Quando indagamos se o jovem nativo digital possui um desejo de memória ao

usar o Facebook como repositório de registros do seu cotidiano, chegamos ao

segundo capítulo deste estudo. Nele, estudamos a configuração do Facebook, a

forma como as redes sociais atuam, além de trazer as informações coletadas

junto ao grupo de pesquisa. A ideia é traçar um perfil de quem é esse jovem,

como ele acessa a internet e qual o uso que faz da rede social.

No terceiro capítulo, da segunda parte de nosso estudo, vamos nos debruçar

sobre um estudo da fan page “O Machismo nosso de cada dia”. Trata-se de uma

página de mobilização feminista no Facebook, criada por uma das jovens que

pertencem ao grupo de jovens nativos digitais, objeto dessa pesquisa. A sua

análise serve para apontar um caminho sobre os usos que o Facebook tem

proporcionado aos jovens nativos digitais: a mobilização de uma causa.

82

3.1 As redes sociais e a representação do “eu”

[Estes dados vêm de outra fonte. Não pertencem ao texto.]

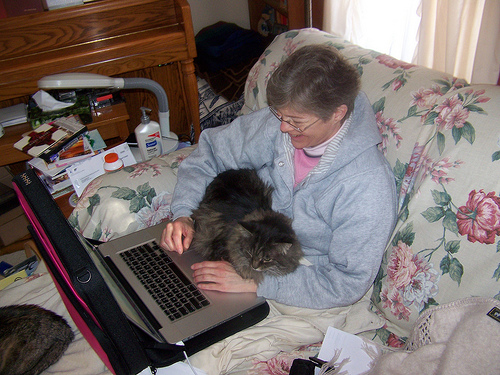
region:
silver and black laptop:
[72, 220, 267, 345]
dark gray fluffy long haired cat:
[185, 165, 300, 275]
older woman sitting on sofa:
[160, 47, 395, 327]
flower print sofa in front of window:
[70, 30, 495, 370]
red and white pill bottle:
[101, 150, 121, 170]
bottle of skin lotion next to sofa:
[132, 101, 159, 156]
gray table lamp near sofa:
[32, 66, 177, 161]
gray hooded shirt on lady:
[170, 92, 395, 303]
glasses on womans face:
[265, 105, 320, 135]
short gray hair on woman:
[265, 40, 358, 121]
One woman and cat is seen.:
[202, 76, 393, 329]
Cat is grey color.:
[195, 170, 281, 297]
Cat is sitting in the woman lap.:
[198, 165, 309, 281]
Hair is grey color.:
[290, 60, 326, 85]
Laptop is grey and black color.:
[115, 235, 200, 331]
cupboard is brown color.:
[37, 18, 183, 48]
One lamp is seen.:
[37, 65, 173, 147]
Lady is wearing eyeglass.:
[268, 106, 319, 146]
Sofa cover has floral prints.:
[392, 123, 487, 233]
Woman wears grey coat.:
[311, 183, 370, 262]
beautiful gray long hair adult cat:
[178, 164, 303, 286]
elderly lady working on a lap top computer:
[73, 71, 405, 342]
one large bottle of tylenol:
[96, 143, 126, 189]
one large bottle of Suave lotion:
[132, 111, 184, 185]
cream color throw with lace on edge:
[366, 288, 481, 371]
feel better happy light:
[0, 57, 179, 169]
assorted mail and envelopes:
[15, 106, 127, 185]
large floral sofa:
[237, 21, 499, 196]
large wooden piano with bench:
[1, 26, 242, 158]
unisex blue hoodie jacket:
[161, 112, 420, 317]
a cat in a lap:
[176, 167, 299, 284]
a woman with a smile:
[256, 42, 358, 155]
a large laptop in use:
[2, 160, 262, 373]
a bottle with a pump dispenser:
[135, 105, 167, 166]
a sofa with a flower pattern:
[71, 35, 497, 371]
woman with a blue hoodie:
[150, 45, 390, 335]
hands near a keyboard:
[114, 214, 261, 324]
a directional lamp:
[28, 62, 175, 158]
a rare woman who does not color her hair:
[252, 39, 373, 164]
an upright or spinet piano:
[0, 32, 208, 177]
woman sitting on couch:
[116, 18, 433, 368]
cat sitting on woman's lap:
[174, 156, 306, 298]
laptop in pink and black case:
[11, 155, 273, 360]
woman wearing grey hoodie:
[181, 54, 404, 327]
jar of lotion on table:
[123, 98, 170, 169]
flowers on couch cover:
[417, 78, 498, 243]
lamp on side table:
[27, 66, 189, 156]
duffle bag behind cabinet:
[196, 12, 266, 112]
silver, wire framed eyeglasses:
[266, 87, 326, 144]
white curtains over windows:
[410, 3, 494, 87]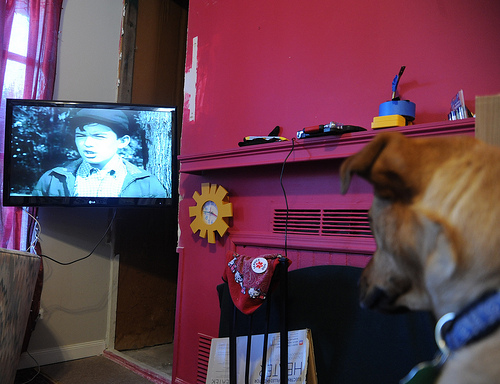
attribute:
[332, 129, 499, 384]
dog — brown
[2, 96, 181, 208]
television — flatscreen, mounted, black, white, large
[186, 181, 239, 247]
clock — yellow, flower, white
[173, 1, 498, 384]
wall — red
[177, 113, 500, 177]
mantle — pink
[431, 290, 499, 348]
collar — black, blue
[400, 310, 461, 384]
ring — silver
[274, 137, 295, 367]
cord — black, long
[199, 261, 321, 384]
bag — white, black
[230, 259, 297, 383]
straps — black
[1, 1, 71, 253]
curtains — pink, red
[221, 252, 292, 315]
bandana — red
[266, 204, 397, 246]
grates — red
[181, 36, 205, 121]
patch — white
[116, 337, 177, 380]
floor — whtie, white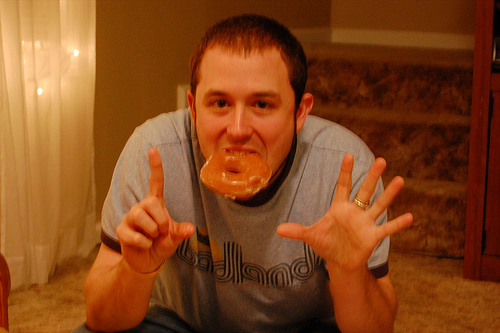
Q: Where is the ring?
A: Right hand.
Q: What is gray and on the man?
A: A shirt.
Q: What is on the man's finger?
A: A ring.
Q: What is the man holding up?
A: Six fingers.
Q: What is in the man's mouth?
A: A doughnut.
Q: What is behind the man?
A: Steps.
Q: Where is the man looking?
A: At the camera.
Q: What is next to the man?
A: Curtains.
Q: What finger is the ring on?
A: Middle finger.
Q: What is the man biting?
A: A doughnut.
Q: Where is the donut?
A: In the man's mouth.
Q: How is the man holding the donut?
A: With his mouth.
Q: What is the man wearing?
A: A gray shirt.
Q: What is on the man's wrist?
A: A bracelet.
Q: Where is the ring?
A: On his finger.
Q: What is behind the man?
A: Stairs.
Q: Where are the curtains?
A: To the left.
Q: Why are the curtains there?
A: To block the window.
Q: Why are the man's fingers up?
A: To count.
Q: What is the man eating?
A: A donut.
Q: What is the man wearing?
A: A shirt.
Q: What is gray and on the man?
A: The shirt.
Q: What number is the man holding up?
A: Six.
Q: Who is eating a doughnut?
A: A man.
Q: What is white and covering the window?
A: The curtains.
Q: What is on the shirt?
A: Writing.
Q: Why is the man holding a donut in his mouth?
A: To use hands.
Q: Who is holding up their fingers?
A: Man with grey shirt.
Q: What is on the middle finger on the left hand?
A: Ring.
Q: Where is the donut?
A: Man's mouth.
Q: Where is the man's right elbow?
A: On his knee.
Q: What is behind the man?
A: Steps.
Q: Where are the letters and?
A: Mans shirt.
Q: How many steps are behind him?
A: Three.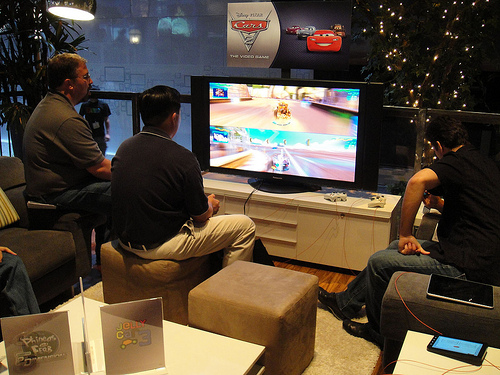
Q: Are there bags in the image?
A: No, there are no bags.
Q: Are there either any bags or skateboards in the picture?
A: No, there are no bags or skateboards.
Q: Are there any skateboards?
A: No, there are no skateboards.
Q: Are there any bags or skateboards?
A: No, there are no skateboards or bags.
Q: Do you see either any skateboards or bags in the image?
A: No, there are no skateboards or bags.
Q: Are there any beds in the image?
A: No, there are no beds.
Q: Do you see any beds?
A: No, there are no beds.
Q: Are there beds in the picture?
A: No, there are no beds.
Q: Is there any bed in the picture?
A: No, there are no beds.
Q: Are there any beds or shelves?
A: No, there are no beds or shelves.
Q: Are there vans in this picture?
A: No, there are no vans.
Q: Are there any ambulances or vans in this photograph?
A: No, there are no vans or ambulances.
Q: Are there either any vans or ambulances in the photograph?
A: No, there are no vans or ambulances.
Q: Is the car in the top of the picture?
A: Yes, the car is in the top of the image.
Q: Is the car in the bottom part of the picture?
A: No, the car is in the top of the image.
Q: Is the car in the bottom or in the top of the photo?
A: The car is in the top of the image.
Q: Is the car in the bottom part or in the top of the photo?
A: The car is in the top of the image.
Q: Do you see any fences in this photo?
A: No, there are no fences.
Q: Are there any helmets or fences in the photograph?
A: No, there are no fences or helmets.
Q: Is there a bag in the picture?
A: No, there are no bags.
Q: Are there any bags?
A: No, there are no bags.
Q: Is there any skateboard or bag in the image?
A: No, there are no bags or skateboards.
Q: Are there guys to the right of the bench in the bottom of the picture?
A: Yes, there is a guy to the right of the bench.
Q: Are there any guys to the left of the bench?
A: No, the guy is to the right of the bench.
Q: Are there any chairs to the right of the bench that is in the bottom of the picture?
A: No, there is a guy to the right of the bench.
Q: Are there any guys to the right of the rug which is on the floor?
A: Yes, there is a guy to the right of the rug.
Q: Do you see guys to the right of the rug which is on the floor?
A: Yes, there is a guy to the right of the rug.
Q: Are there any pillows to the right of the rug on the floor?
A: No, there is a guy to the right of the rug.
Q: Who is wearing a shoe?
A: The guy is wearing a shoe.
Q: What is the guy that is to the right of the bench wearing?
A: The guy is wearing a shoe.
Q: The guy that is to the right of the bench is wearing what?
A: The guy is wearing a shoe.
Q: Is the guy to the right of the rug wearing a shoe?
A: Yes, the guy is wearing a shoe.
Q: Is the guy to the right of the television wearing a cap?
A: No, the guy is wearing a shoe.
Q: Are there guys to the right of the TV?
A: Yes, there is a guy to the right of the TV.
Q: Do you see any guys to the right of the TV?
A: Yes, there is a guy to the right of the TV.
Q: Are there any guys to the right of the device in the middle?
A: Yes, there is a guy to the right of the TV.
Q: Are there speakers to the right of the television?
A: No, there is a guy to the right of the television.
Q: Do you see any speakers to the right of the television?
A: No, there is a guy to the right of the television.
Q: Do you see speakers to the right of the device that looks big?
A: No, there is a guy to the right of the television.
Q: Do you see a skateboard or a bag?
A: No, there are no bags or skateboards.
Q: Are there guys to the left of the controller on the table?
A: Yes, there is a guy to the left of the controller.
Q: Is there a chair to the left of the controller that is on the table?
A: No, there is a guy to the left of the controller.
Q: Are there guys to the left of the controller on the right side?
A: Yes, there is a guy to the left of the controller.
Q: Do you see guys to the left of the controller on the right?
A: Yes, there is a guy to the left of the controller.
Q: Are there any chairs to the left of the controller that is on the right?
A: No, there is a guy to the left of the controller.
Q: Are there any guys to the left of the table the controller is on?
A: Yes, there is a guy to the left of the table.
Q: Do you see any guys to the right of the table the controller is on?
A: No, the guy is to the left of the table.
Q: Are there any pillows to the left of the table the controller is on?
A: No, there is a guy to the left of the table.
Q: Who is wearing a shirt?
A: The guy is wearing a shirt.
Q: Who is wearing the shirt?
A: The guy is wearing a shirt.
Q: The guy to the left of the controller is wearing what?
A: The guy is wearing a shirt.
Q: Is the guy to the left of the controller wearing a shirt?
A: Yes, the guy is wearing a shirt.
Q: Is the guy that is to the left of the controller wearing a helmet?
A: No, the guy is wearing a shirt.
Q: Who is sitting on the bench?
A: The guy is sitting on the bench.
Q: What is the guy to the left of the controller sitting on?
A: The guy is sitting on the bench.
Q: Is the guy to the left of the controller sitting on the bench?
A: Yes, the guy is sitting on the bench.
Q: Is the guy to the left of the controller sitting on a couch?
A: No, the guy is sitting on the bench.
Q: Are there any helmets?
A: No, there are no helmets.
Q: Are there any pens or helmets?
A: No, there are no helmets or pens.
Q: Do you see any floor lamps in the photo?
A: No, there are no floor lamps.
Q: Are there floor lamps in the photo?
A: No, there are no floor lamps.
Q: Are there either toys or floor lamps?
A: No, there are no floor lamps or toys.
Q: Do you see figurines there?
A: No, there are no figurines.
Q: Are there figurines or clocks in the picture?
A: No, there are no figurines or clocks.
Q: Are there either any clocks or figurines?
A: No, there are no figurines or clocks.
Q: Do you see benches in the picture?
A: Yes, there is a bench.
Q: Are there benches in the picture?
A: Yes, there is a bench.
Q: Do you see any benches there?
A: Yes, there is a bench.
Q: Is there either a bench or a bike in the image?
A: Yes, there is a bench.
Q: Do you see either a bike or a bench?
A: Yes, there is a bench.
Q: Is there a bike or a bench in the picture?
A: Yes, there is a bench.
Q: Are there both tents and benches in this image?
A: No, there is a bench but no tents.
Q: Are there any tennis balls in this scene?
A: No, there are no tennis balls.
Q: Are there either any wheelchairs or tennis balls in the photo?
A: No, there are no tennis balls or wheelchairs.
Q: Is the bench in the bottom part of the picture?
A: Yes, the bench is in the bottom of the image.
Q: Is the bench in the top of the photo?
A: No, the bench is in the bottom of the image.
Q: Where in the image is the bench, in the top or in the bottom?
A: The bench is in the bottom of the image.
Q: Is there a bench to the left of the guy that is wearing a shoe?
A: Yes, there is a bench to the left of the guy.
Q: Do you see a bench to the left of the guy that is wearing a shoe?
A: Yes, there is a bench to the left of the guy.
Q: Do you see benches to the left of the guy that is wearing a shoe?
A: Yes, there is a bench to the left of the guy.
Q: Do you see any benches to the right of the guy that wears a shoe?
A: No, the bench is to the left of the guy.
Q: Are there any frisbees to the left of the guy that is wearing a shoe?
A: No, there is a bench to the left of the guy.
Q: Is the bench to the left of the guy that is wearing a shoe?
A: Yes, the bench is to the left of the guy.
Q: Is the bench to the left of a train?
A: No, the bench is to the left of the guy.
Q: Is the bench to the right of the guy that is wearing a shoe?
A: No, the bench is to the left of the guy.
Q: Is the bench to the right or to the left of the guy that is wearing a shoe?
A: The bench is to the left of the guy.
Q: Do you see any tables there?
A: Yes, there is a table.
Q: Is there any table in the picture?
A: Yes, there is a table.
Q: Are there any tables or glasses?
A: Yes, there is a table.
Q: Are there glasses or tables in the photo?
A: Yes, there is a table.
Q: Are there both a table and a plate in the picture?
A: No, there is a table but no plates.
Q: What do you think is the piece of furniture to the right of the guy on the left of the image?
A: The piece of furniture is a table.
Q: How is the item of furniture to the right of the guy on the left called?
A: The piece of furniture is a table.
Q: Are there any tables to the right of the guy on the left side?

O fenômeno das redes sociais online é bem recente e foi uma tendência natural

do crescimento da internet em relação à criação de espaços de participação dos

usuários. No início da internet a participação e a interação dos usuários estava

restrita à produção de alguma página pessoal, em código HTML. Com a evolução

das mídias de comunicação os usuários passaram, primeiro, a contar com

espaços de comentários em matérias de sites de notícias. Em seguida, vieram os

blogs, espaços onde qualquer usuário da internet poderia colocar suas

experiências online. O boom dos blogs deu-se a partir de 1999, mas ainda

continua sendo um meio muito utilizado pelos usuários, sejam eles de caráter

pessoal, jornalístico ou temático. O blog acabou por se tornar uma espécie de

diário virtual, em que as experiências vividas são narradas no decorrer do dia. A

experiência com os blogs veio ratificar o que já dizia Benedikt (1991) sobre o

ciberespaço. Segundo o autor, os egos e seus múltiplos papéis têm uma nova

existência no ciberespaço, pois a internet possibilita aos usuários uma maior

comunicabilidade com o mundo. Os blogs evoluíram para os fotologs e videologs,

experiências de deixar seus registros na internet, seja por meio de textos, fotos ou

vídeos.

A etapa seguinte na evolução histórica da internet, com relação à interação com

os usuários, foi o surgimento da web 2.0. A ideia por trás do conceito da web 2.0

é justamente a possibilidade de interação do público com a internet, através de

wikis, postando vídeos no YouTube ou comentando assuntos em sites de

notícias. A criação de espaços de autoria na rede mundial de computadores

incentivou o registro e a disponibilização das memórias, sejam elas em forma de

texto ou de imagens. As redes sociais substituíram, em larga escala, a

experiência das pessoas com os blogs e os comunicadores instantâneos (tais

como MSN, ICQ), que eram os grandes atrativos da comunicação mediada pelos

computadores na internet 1.0.

Em 2002 surgiu a primeira rede social online, o Friendster, criado por Jonathan

Abrams. Não teve sucesso inicial e acabou por ser fechada por problemas

83

técnicos e por falta de capacidade do sistema de suportar vários acessos ao

mesmo tempo. A rede social Myspace surgiu em 2003 e foi a rede social mais

utilizada pelos usuários da internet no mundo inteiro até perder espaço para o

Facebook. Usada principalmente pelas celebridades de Hollywood como um meio

de divulgação de seus trabalhos, e por músicos que queriam compartilhar

músicas online, ela acabou se transformando numa rede de troca de informações

e contatos. Em novembro de 2007 iniciou suas atividades no Brasil, mas nunca

teve grande aceitação pelo público brasileiro. Em junho de 2011 a rede social foi

adquirida pela americana Specific Media, empresa de mídia interativa.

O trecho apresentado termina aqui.